§ What you should do: Reproduce all of the rows below word for word, without changing any line.

§ Records for processing:
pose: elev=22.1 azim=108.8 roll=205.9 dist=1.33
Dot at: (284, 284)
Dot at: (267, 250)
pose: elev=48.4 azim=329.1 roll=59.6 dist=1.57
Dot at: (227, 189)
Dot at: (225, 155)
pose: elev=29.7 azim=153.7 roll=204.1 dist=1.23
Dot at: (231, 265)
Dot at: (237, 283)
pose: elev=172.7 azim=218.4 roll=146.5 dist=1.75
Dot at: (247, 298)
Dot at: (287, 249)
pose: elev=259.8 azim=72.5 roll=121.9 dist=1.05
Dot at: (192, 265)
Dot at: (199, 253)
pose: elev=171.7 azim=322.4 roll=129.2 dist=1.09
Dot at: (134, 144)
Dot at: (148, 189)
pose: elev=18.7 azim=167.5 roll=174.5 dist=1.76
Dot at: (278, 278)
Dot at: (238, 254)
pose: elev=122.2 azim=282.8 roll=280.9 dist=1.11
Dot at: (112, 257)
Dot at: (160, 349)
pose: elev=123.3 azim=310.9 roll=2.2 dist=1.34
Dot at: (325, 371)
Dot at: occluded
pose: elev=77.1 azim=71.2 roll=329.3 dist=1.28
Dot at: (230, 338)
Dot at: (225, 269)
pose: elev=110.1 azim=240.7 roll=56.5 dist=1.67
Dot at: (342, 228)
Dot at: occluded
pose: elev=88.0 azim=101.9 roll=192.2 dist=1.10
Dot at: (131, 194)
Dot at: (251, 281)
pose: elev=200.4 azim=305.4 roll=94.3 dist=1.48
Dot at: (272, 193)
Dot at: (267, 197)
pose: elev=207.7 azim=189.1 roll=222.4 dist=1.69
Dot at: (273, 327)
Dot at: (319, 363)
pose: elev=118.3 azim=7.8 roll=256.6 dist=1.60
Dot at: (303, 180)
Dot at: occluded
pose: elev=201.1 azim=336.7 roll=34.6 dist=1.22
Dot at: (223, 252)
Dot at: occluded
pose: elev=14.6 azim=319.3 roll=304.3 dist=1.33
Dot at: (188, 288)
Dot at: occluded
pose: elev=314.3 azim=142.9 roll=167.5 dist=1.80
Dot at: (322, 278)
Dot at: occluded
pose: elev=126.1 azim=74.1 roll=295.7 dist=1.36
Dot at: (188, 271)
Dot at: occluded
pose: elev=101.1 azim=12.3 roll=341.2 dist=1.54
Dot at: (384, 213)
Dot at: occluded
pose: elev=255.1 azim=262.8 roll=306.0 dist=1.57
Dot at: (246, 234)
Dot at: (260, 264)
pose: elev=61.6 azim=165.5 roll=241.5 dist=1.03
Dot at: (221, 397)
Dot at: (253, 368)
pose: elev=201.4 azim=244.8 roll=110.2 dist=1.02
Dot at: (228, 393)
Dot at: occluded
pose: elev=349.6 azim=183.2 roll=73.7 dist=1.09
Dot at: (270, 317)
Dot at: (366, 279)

§ Output of the exercise:
pose: elev=22.1 azim=108.8 roll=205.9 dist=1.33
Dot at: (284, 284)
Dot at: (267, 250)
pose: elev=48.4 azim=329.1 roll=59.6 dist=1.57
Dot at: (227, 189)
Dot at: (225, 155)
pose: elev=29.7 azim=153.7 roll=204.1 dist=1.23
Dot at: (231, 265)
Dot at: (237, 283)
pose: elev=172.7 azim=218.4 roll=146.5 dist=1.75
Dot at: (247, 298)
Dot at: (287, 249)
pose: elev=259.8 azim=72.5 roll=121.9 dist=1.05
Dot at: (192, 265)
Dot at: (199, 253)
pose: elev=171.7 azim=322.4 roll=129.2 dist=1.09
Dot at: (134, 144)
Dot at: (148, 189)
pose: elev=18.7 azim=167.5 roll=174.5 dist=1.76
Dot at: (278, 278)
Dot at: (238, 254)
pose: elev=122.2 azim=282.8 roll=280.9 dist=1.11
Dot at: (112, 257)
Dot at: (160, 349)
pose: elev=123.3 azim=310.9 roll=2.2 dist=1.34
Dot at: (325, 371)
Dot at: occluded
pose: elev=77.1 azim=71.2 roll=329.3 dist=1.28
Dot at: (230, 338)
Dot at: (225, 269)
pose: elev=110.1 azim=240.7 roll=56.5 dist=1.67
Dot at: (342, 228)
Dot at: occluded
pose: elev=88.0 azim=101.9 roll=192.2 dist=1.10
Dot at: (131, 194)
Dot at: (251, 281)
pose: elev=200.4 azim=305.4 roll=94.3 dist=1.48
Dot at: (272, 193)
Dot at: (267, 197)
pose: elev=207.7 azim=189.1 roll=222.4 dist=1.69
Dot at: (273, 327)
Dot at: (319, 363)
pose: elev=118.3 azim=7.8 roll=256.6 dist=1.60
Dot at: (303, 180)
Dot at: occluded
pose: elev=201.1 azim=336.7 roll=34.6 dist=1.22
Dot at: (223, 252)
Dot at: occluded
pose: elev=14.6 azim=319.3 roll=304.3 dist=1.33
Dot at: (188, 288)
Dot at: occluded
pose: elev=314.3 azim=142.9 roll=167.5 dist=1.80
Dot at: (322, 278)
Dot at: occluded
pose: elev=126.1 azim=74.1 roll=295.7 dist=1.36
Dot at: (188, 271)
Dot at: occluded
pose: elev=101.1 azim=12.3 roll=341.2 dist=1.54
Dot at: (384, 213)
Dot at: occluded
pose: elev=255.1 azim=262.8 roll=306.0 dist=1.57
Dot at: (246, 234)
Dot at: (260, 264)
pose: elev=61.6 azim=165.5 roll=241.5 dist=1.03
Dot at: (221, 397)
Dot at: (253, 368)
pose: elev=201.4 azim=244.8 roll=110.2 dist=1.02
Dot at: (228, 393)
Dot at: occluded
pose: elev=349.6 azim=183.2 roll=73.7 dist=1.09
Dot at: (270, 317)
Dot at: (366, 279)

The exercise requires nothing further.